In 2010, Seattle Children’s created a clinical effectiveness program under its center of quality to look up all medical literature available for tough questions. The program includes millions of pieces of literature, and is growing; how could they stay updated with the best guidelines for the most common conditions?
Seattle Children’s and Google decided to apply generative AI to the process. They created Pathway Assist, an AI-powered agent designed to improve clinician access to complex information and evidence-based best practices. Healthcare providers often need information about the latest medical research and personalized outcomes quickly to provide the best care for patients. Seattle Children’s identified the issue and decided to leverage the expertise of dozens of providers and comprehensive medical literature to create clinical standard pathways for 70-plus diagnoses.
The project was released in early April to great fanfare, a nod to the hospital’s proactive approach to AI.
“We’re not really going out there to look for technology and then trying to retrofit it into our environment. We’re starting with what the frontline users are asking for and where their needs are,” said Clara Lin, MD, CMIO of digital health and informatics at Seattle Children’s, during an episode of the “Becker’s Healthcare Podcast.” “We came up with a list of use cases that we thought would be very beneficial to the organization from an operational and efficiency standpoint; from an improving quality of care perspective. This one in particular that we developed in partnership with Google ended up being proof of concept for us, an early use case that we wanted to see if it’s possible in a ‘fail fast’ model.”

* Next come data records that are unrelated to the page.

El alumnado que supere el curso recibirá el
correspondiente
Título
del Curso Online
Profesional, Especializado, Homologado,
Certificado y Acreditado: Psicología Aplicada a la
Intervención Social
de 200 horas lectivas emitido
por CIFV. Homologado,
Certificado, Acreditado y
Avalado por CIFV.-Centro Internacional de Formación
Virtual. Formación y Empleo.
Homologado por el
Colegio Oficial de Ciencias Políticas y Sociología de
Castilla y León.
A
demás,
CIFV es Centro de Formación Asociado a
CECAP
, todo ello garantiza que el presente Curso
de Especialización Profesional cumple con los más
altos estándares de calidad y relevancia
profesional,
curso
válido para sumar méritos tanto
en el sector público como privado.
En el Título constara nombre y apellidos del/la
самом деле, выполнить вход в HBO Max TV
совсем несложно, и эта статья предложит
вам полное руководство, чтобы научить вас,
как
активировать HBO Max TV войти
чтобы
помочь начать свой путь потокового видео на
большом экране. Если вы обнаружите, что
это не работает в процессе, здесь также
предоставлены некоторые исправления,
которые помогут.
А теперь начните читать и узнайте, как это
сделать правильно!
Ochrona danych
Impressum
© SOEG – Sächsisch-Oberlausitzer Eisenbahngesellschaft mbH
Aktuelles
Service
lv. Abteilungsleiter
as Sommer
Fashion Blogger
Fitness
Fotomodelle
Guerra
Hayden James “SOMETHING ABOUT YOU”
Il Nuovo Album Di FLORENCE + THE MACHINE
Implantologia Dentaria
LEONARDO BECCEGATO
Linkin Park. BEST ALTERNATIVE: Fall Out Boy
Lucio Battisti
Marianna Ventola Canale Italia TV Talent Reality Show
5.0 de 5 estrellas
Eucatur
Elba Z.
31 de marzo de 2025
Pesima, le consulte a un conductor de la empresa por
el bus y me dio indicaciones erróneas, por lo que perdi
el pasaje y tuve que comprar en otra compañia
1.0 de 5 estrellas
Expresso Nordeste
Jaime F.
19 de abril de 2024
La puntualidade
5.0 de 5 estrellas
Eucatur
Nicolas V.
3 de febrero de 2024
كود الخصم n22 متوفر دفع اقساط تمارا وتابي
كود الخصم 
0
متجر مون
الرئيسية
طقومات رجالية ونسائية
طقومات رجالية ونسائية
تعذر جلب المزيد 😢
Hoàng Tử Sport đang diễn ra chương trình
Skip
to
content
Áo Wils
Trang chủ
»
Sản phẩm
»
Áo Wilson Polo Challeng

Those pathways are now available to all healthcare providers with Pathway Assist, which streamlines the information for caregivers. It was built with Google’s Gemini models to share information within seconds instead of the 15 minutes it typically takes manually. For each of the 70 conditions, they developed a pathway for clinicians to standardize care as much as possible. The large language model also takes flow charts, spreadsheets and images that are part of academic articles into consideration, not just the written words.
“We took thousands of pages of really great content developed by the clinical effectiveness team under our center of quality and we layered basically Google Gemini on top of it. It’s not just the straight Gemini that we can see online, but it’s really a Gemini that’s been fine tuned specifically for these pathways that we developed,” she said. “It’s only referring to these pathways. We did it purely through prompt and fine-tuning of Gemini, and right out of the box, it had decent accuracy, but it wasn’t good enough for clinical use. We kept fine-tuning and prompting and changing the prompts and making sure that Gemini understands what we were trying to get out of it.”
All the work paid off. The end product is a conversational chatbot that can ask the clinician questions if the prompt isn’t specific enough and then provide an answer back. The clinician can ask, for example, “I have a four year old in front of me in the ER with an asthma exacerbation. What should I do next?”
“The chatbot will basically ask you questions about the patient, and then in the end it doesn’t tell you what you should do next, though that was the question I asked as a physician. But it will collate all of that evidence-based information from the pathways that we’ve created over the last 15 years by these dozens of experts at Seattle Children’s,” said Dr. Lin. “Then it presents that information to the request or to the person they’re chatting with.”
The platform also provides the reference article and page number for all information and suggested guidelines for the next steps.
“The human ultimately is still the one that’s making the decision, and ultimately deciding if this is the information that is most appropriate for the patient in front of them,” said Dr. Lin. “But using Pathway Assist effectively shrunk the information searching time to just seconds for clinicians.”
Dr. Lin and her team are continuing to develop in the AI space as technology rapidly evolves. The big challenge is supporting the new technology with the right infrastructure and governance, and then scaling throughout the organization, whether it’s purchased, licensed off the shelf or developed internally.
“I’ve been thinking a lot and trying to figure that out because that, ultimately, will be a challenge not just for Seattle Children’s, but everybody out there in healthcare IT that is seeing a rapid expansion of their AI portfolio right now,” she said.